• What is needed
Without the pictures, retype exactly the lines from the top of the entries below through the line that contains "versteckten Gebühren Autovermietung Málaga, D".

(Beginning of Data to examine)

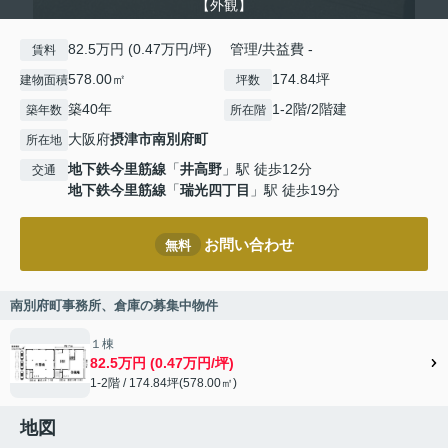
【外観】
82.5万円 (0.47万円/坪) 管理/共益費 -
賃料
578.00㎡
174.84坪
建物面積
坪数
築40年
1-2階/2階建
築年数
所在階
大阪府
摂津市
南別府町
所在地
地下鉄今里筋線
「
井高野
」駅 徒歩12分
交通
地下鉄今里筋線
「
瑞光四丁目
」駅 徒歩19分
お問い合わせ
無料
南別府町事務所、倉庫の募集中物件
１棟
82.5万円 (0.47万円/坪)
1-2階 / 174.84坪(578.00㎡)
地図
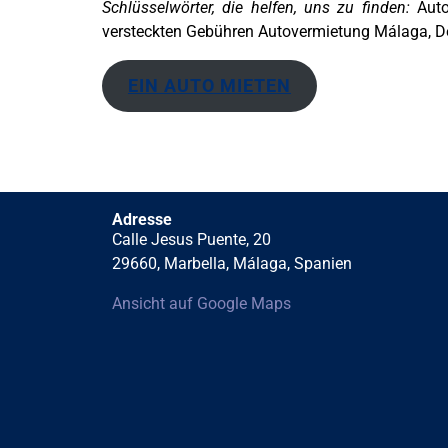
Schlüsselwörter, die helfen, uns zu finden:
Auto
versteckten Gebühren Autovermietung Málaga, D
EIN AUTO MIETEN
Adresse
Calle Jesus Puente, 20
29660, Marbella, Málaga, Spanien
Ansicht auf Google Maps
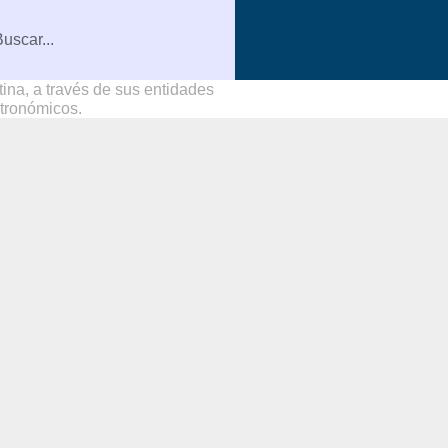
na, a través de sus entidades
stronómicos.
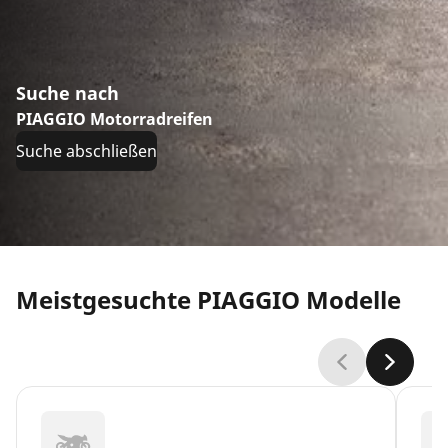
Suche nach
PIAGGIO Motorradreifen
Suche abschließen
Meistgesuchte PIAGGIO Modelle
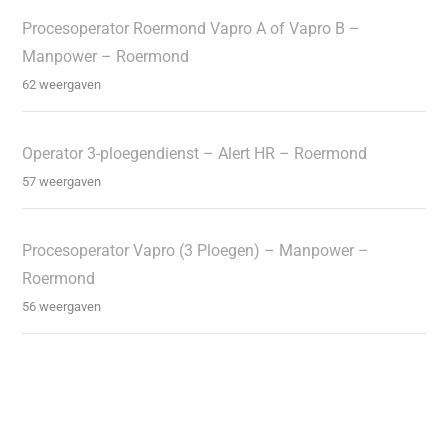
Procesoperator Roermond Vapro A of Vapro B –
Manpower – Roermond
62 weergaven
Operator 3-ploegendienst – Alert HR – Roermond
57 weergaven
Procesoperator Vapro (3 Ploegen) – Manpower –
Roermond
56 weergaven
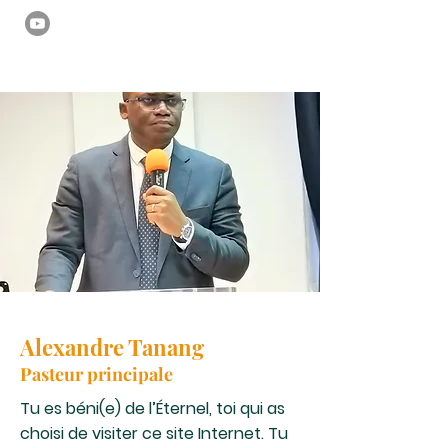
Alexandre Tanang
Pasteur principale
Tu es béni(e) de l’Éternel, toi qui as
choisi de visiter ce site Internet. Tu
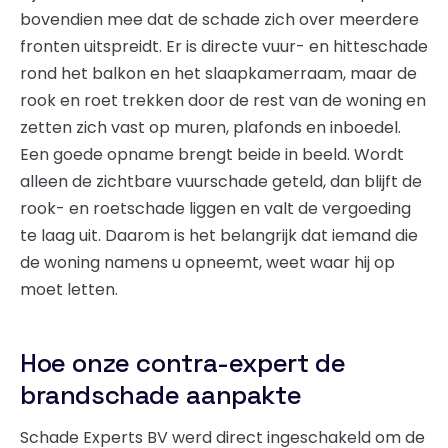
bovendien mee dat de schade zich over meerdere
fronten uitspreidt. Er is directe vuur- en hitteschade
rond het balkon en het slaapkamerraam, maar de
rook en roet trekken door de rest van de woning en
zetten zich vast op muren, plafonds en inboedel.
Een goede opname brengt beide in beeld. Wordt
alleen de zichtbare vuurschade geteld, dan blijft de
rook- en roetschade liggen en valt de vergoeding
te laag uit. Daarom is het belangrijk dat iemand die
de woning namens u opneemt, weet waar hij op
moet letten.
Hoe onze contra-expert de
brandschade aanpakte
Schade Experts BV werd direct ingeschakeld om de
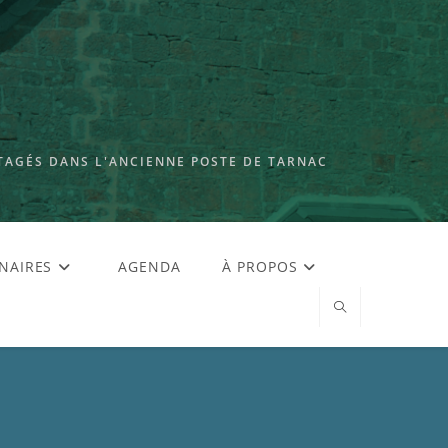
TAGÉS DANS L'ANCIENNE POSTE DE TARNAC
NAIRES
AGENDA
À PROPOS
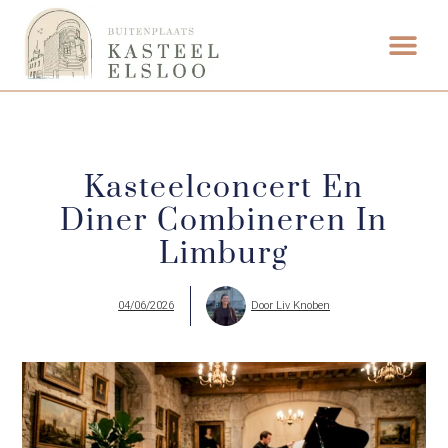
Kasteelconcert En
Diner Combineren In
Limburg
04/06/2026
Door
Liv Knoben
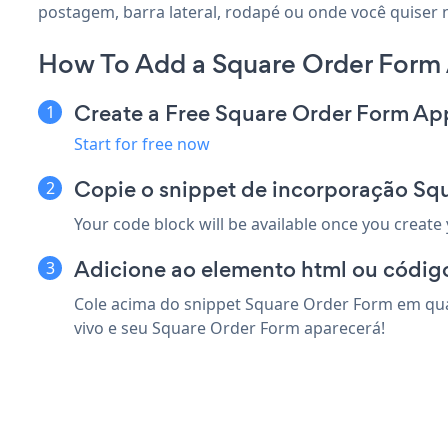
postagem, barra lateral, rodapé ou onde você quiser 
How To Add a Square Order Form 
Create a Free Square Order Form Ap
Start for free now
Copie o snippet de incorporação Sq
Your code block will be available once you create
Adicione ao elemento html ou códig
Cole acima do snippet Square Order Form em qual
vivo e seu Square Order Form aparecerá!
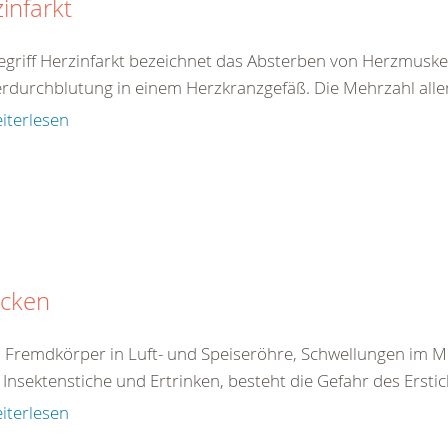
infarkt
egriff Herzinfarkt bezeichnet das Absterben von Herzmuske
rdurchblutung in einem Herzkranzgefäß. Die Mehrzahl aller 
iterlesen
icken
 Fremdkörper in Luft- und Speiseröhre, Schwellungen im 
Insektenstiche und Ertrinken, besteht die Gefahr des Erstick
iterlesen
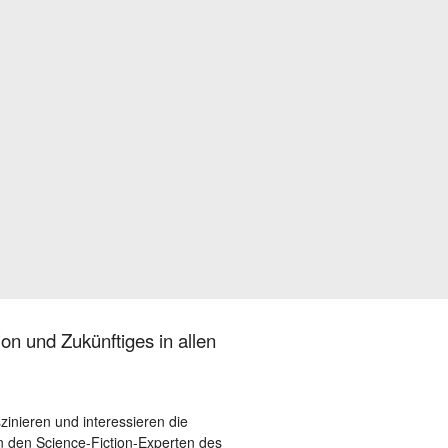
on und Zukünftiges in allen
szinieren und interessieren die
 den Science-Fiction-Experten des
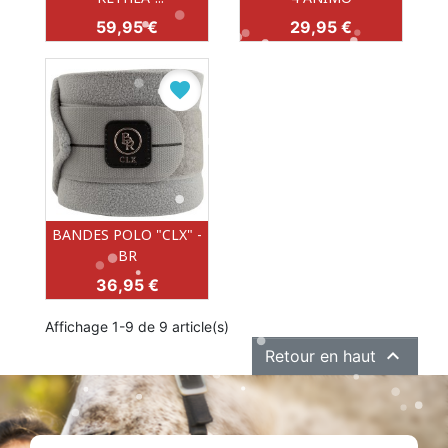
Prix
Prix
59,95 €
29,95 €
favorite
BANDES POLO "CLX" -
BR
Prix
36,95 €
Affichage 1-9 de 9 article(s)

Retour en haut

(End of Data to examine)

• Expected answer
【外観】
82.5万円 (0.47万円/坪) 管理/共益費 -
賃料
578.00㎡
174.84坪
建物面積
坪数
築40年
1-2階/2階建
築年数
所在階
大阪府
摂津市
南別府町
所在地
地下鉄今里筋線
「
井高野
」駅 徒歩12分
交通
地下鉄今里筋線
「
瑞光四丁目
」駅 徒歩19分
お問い合わせ
無料
南別府町事務所、倉庫の募集中物件
１棟
82.5万円 (0.47万円/坪)
1-2階 / 174.84坪(578.00㎡)
地図
Schlüsselwörter, die helfen, uns zu finden:
Auto
versteckten Gebühren Autovermietung Málaga, D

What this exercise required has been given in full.